Thune's remarks paper over the fact that Ryan's own budget blueprint included the same Medicare cuts as the Affordable Care Act. Nearly all Republicans in both chambers, including Thune, voted for it. They didn't propose the cuts but later accepted them. Conservatives say that unlike 'Obamacare' the Ryan plan doesn't use the cuts to fund more spending.
On ABC's 'This Week," Obama campaign senior adviser David Axelrod took on the claims.
"Congressman Ryan -- what he doesn't say is, that he's incorporated that same $700 billion into his plan, so he's embraced exactly what the president has done," Axelrod said. "We extended the life of Medicare by eight years, according to the Congressional Budget Office."
Ryan's Medicare plan focuses its cuts on the beneficiary side. It converts the insurance program into a fixed subsidy that seniors can use to buy policies from a menu or private options and a government option. If the value of the subsidy doesn't keep up with medical cost inflation, seniors will have to pay more out of pocket to get the same care.

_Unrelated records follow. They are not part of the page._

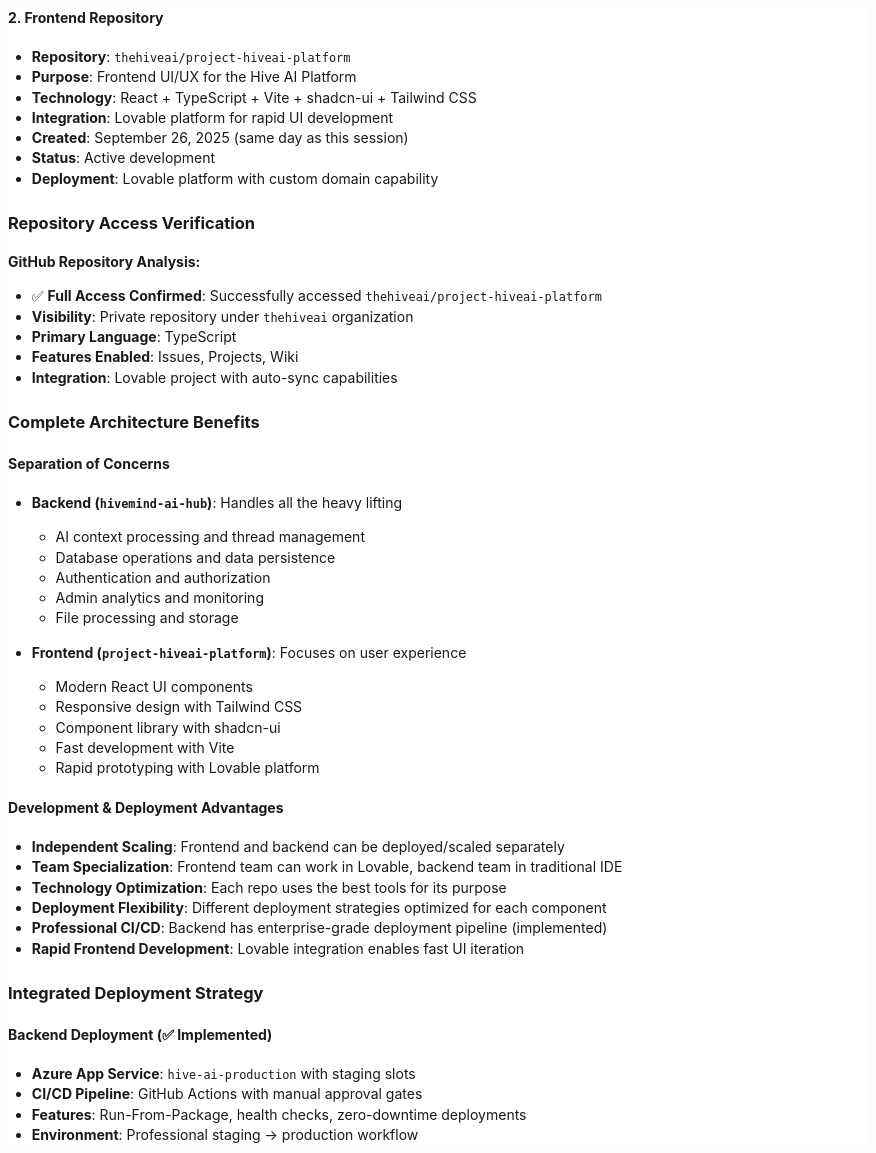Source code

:#### **2. Frontend Repository**
- **Repository**: `thehiveai/project-hiveai-platform` 
- **Purpose**: Frontend UI/UX for the Hive AI Platform
- **Technology**: React + TypeScript + Vite + shadcn-ui + Tailwind CSS
- **Integration**: Lovable platform for rapid UI development
- **Created**: September 26, 2025 (same day as this session)
- **Status**: Active development
- **Deployment**: Lovable platform with custom domain capability

### **Repository Access Verification**

**GitHub Repository Analysis:**
- ✅ **Full Access Confirmed**: Successfully accessed `thehiveai/project-hiveai-platform`
- **Visibility**: Private repository under `thehiveai` organization
- **Primary Language**: TypeScript
- **Features Enabled**: Issues, Projects, Wiki
- **Integration**: Lovable project with auto-sync capabilities

### **Complete Architecture Benefits**

#### **Separation of Concerns**
- **Backend (`hivemind-ai-hub`)**: Handles all the heavy lifting
  - AI context processing and thread management
  - Database operations and data persistence
  - Authentication and authorization
  - Admin analytics and monitoring
  - File processing and storage

- **Frontend (`project-hiveai-platform`)**: Focuses on user experience
  - Modern React UI components
  - Responsive design with Tailwind CSS
  - Component library with shadcn-ui
  - Fast development with Vite
  - Rapid prototyping with Lovable platform

#### **Development & Deployment Advantages**
- **Independent Scaling**: Frontend and backend can be deployed/scaled separately
- **Team Specialization**: Frontend team can work in Lovable, backend team in traditional IDE
- **Technology Optimization**: Each repo uses the best tools for its purpose
- **Deployment Flexibility**: Different deployment strategies optimized for each component
- **Professional CI/CD**: Backend has enterprise-grade deployment pipeline (implemented)
- **Rapid Frontend Development**: Lovable integration enables fast UI iteration

### **Integrated Deployment Strategy**

#### **Backend Deployment** (✅ Implemented)
- **Azure App Service**: `hive-ai-production` with staging slots
- **CI/CD Pipeline**: GitHub Actions with manual approval gates
- **Features**: Run-From-Package, health checks, zero-downtime deployments
- **Environment**: Professional staging → production workflow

Obama and Ryan agree that Medicare per-beneficiary spending should be capped at per-capita GDP plus 0.5 percent, but disagree on what to cut in order to get there.
Democrats are eager to exploit the vulnerability that Ryan's plan poses to the Romney-Ryan ticket. Axelrod previewed the contrast Democrats will aim to draw: one party wants to preserve Medicare as we know it while the other wants to unwind it.
"They do not believe in Medicare," he said. "Let's be clear. Congressman Ryan is an ideologue that doesn't believe in the Medicare program, wanted to do away with it."